Work task ::
Copy out, with no changes, the lines of the data running from the line that contains "esenciales para el" through the line that contains "as y son necesarias", both of those lines included.

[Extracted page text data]
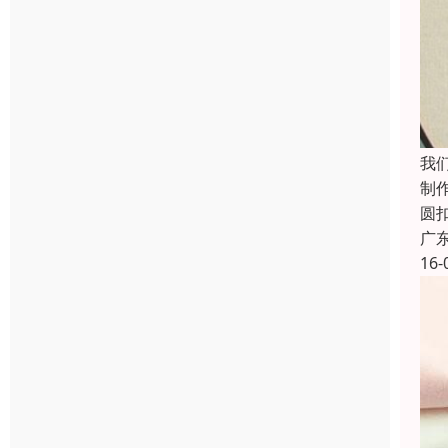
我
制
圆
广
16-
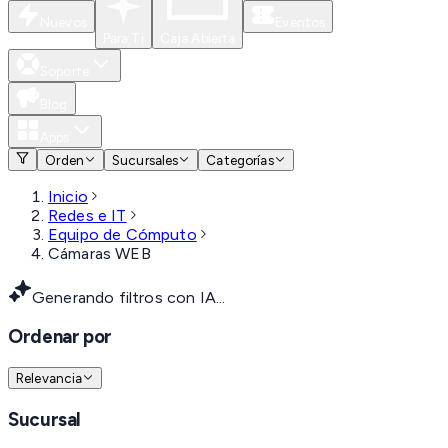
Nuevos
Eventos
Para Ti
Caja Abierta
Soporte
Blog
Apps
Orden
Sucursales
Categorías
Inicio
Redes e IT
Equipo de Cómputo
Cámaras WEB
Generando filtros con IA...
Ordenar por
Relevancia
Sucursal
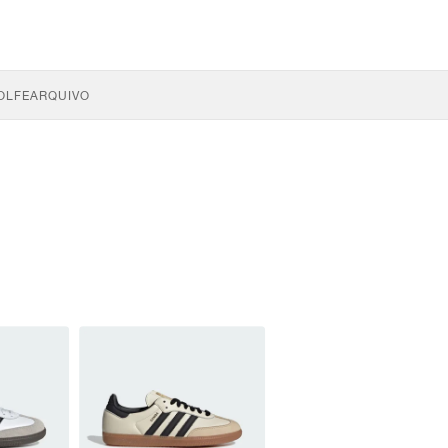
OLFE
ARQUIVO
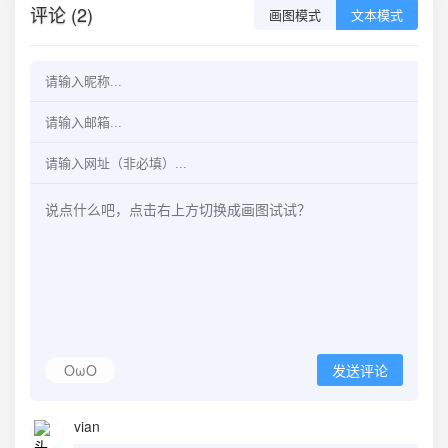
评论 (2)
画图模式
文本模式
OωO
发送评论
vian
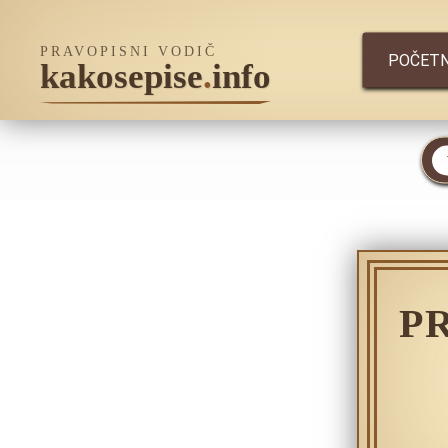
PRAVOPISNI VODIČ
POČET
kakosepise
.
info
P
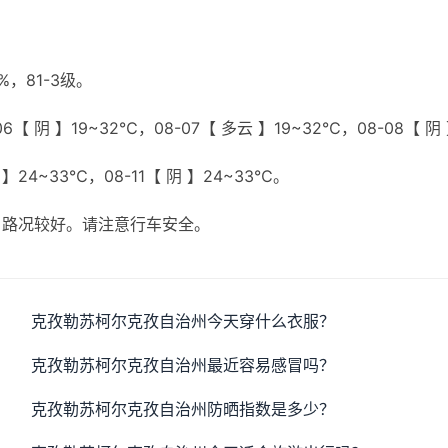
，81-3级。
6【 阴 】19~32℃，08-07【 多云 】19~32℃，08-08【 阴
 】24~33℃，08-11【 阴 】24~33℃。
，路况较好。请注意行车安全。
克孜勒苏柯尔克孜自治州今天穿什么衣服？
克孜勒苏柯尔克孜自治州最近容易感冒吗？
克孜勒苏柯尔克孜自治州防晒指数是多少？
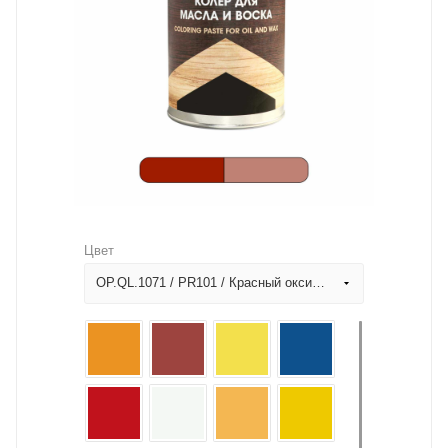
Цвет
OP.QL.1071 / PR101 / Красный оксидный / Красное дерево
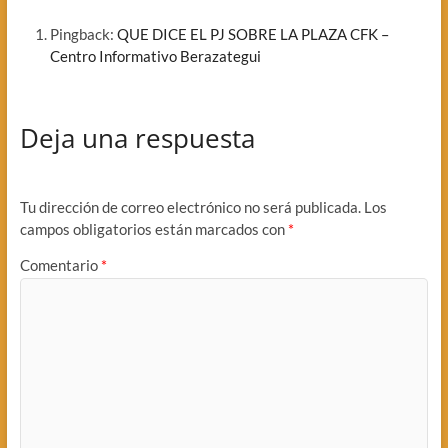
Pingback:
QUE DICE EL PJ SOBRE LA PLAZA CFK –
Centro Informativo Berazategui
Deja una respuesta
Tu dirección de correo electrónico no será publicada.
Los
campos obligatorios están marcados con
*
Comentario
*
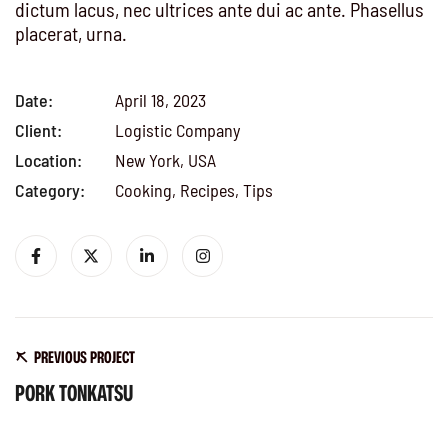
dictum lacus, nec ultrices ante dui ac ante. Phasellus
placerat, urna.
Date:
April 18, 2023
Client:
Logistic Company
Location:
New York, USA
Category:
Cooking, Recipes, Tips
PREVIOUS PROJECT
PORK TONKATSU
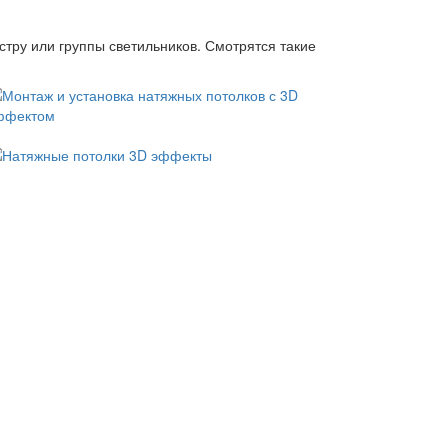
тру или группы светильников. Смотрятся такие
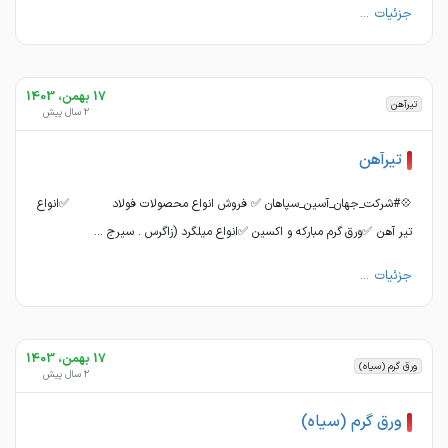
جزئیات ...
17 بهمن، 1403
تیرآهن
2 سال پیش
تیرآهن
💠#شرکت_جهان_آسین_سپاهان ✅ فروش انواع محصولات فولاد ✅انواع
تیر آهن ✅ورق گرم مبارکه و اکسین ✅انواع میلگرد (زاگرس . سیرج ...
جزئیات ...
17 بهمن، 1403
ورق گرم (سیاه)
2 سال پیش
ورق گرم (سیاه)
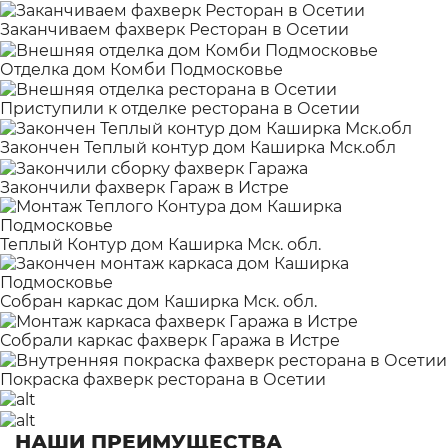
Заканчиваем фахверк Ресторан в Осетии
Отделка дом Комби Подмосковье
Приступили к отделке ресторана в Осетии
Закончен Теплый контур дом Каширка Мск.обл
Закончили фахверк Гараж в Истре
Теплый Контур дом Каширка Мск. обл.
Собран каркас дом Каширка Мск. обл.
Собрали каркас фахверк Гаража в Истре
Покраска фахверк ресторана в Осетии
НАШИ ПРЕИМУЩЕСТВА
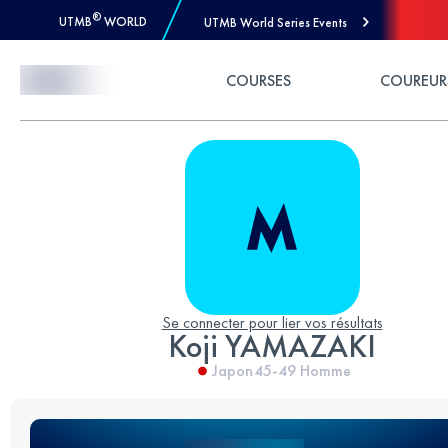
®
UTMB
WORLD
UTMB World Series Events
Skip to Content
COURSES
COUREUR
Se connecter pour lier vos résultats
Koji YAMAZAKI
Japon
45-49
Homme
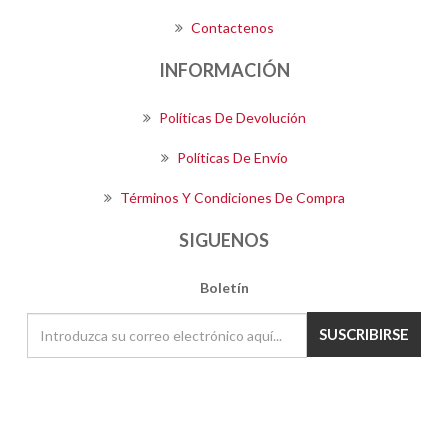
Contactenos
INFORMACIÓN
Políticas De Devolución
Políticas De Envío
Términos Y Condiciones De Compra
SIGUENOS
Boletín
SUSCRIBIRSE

* * *

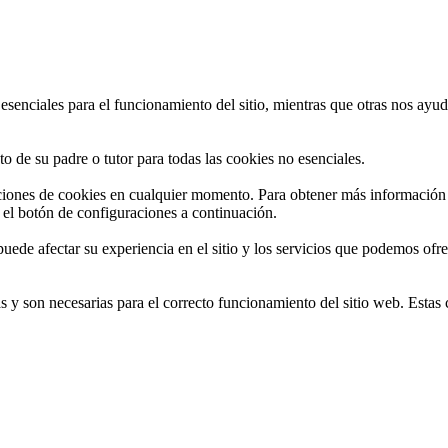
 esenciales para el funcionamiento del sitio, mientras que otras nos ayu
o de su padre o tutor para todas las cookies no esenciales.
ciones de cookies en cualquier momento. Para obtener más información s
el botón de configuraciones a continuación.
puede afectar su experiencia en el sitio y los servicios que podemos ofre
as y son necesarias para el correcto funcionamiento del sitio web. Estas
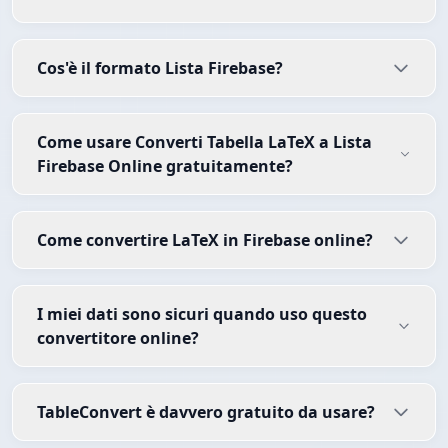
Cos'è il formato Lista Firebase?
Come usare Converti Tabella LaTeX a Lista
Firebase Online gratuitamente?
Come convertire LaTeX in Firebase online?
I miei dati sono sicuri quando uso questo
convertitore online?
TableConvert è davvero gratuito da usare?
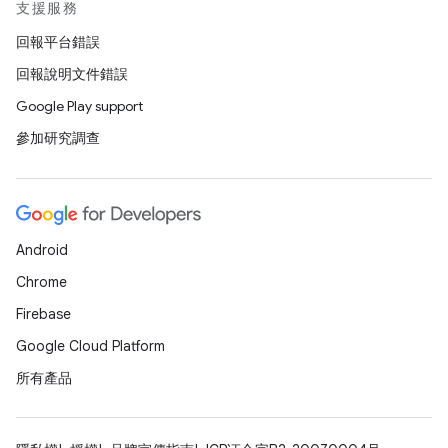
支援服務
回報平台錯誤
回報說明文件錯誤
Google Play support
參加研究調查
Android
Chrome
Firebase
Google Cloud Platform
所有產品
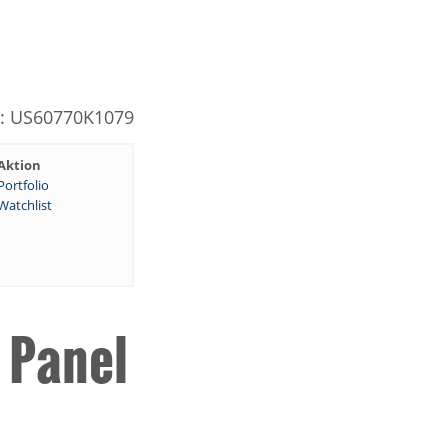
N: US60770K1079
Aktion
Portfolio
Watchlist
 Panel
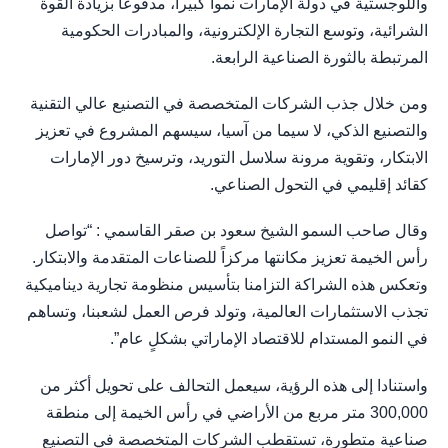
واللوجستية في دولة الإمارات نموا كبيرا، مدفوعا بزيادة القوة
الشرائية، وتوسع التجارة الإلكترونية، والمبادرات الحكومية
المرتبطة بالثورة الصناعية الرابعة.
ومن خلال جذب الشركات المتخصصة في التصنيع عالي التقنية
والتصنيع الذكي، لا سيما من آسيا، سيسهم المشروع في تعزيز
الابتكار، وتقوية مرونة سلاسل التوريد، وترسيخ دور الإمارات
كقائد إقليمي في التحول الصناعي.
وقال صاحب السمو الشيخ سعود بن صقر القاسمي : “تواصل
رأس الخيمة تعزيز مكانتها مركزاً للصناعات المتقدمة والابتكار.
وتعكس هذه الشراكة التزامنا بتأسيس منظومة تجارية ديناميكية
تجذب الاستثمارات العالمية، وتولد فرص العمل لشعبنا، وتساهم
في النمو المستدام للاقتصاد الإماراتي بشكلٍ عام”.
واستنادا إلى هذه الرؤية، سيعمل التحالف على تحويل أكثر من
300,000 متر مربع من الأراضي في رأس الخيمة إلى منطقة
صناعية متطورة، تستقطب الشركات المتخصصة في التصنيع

--

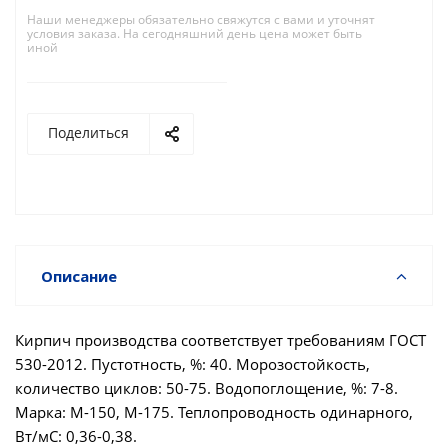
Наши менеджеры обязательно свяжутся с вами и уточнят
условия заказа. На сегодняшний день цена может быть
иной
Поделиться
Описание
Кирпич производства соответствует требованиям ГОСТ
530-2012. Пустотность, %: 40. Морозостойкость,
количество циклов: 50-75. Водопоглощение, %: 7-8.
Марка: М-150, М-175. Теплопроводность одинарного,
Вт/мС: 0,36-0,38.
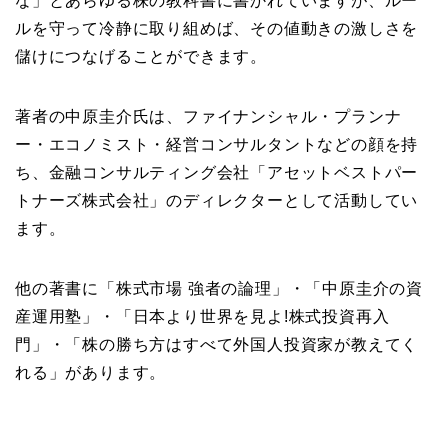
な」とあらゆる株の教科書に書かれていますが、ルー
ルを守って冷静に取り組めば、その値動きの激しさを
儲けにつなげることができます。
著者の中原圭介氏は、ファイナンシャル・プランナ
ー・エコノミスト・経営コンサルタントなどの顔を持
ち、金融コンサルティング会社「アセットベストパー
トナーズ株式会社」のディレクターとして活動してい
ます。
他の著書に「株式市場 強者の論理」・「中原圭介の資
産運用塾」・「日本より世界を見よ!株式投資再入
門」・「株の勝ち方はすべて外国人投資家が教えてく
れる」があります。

Result ::
 esenciales para el funcionamiento del sitio, mientras que otras nos ayu
o de su padre o tutor para todas las cookies no esenciales.
ciones de cookies en cualquier momento. Para obtener más información s
el botón de configuraciones a continuación.
puede afectar su experiencia en el sitio y los servicios que podemos ofre
as y son necesarias para el correcto funcionamiento del sitio web. Estas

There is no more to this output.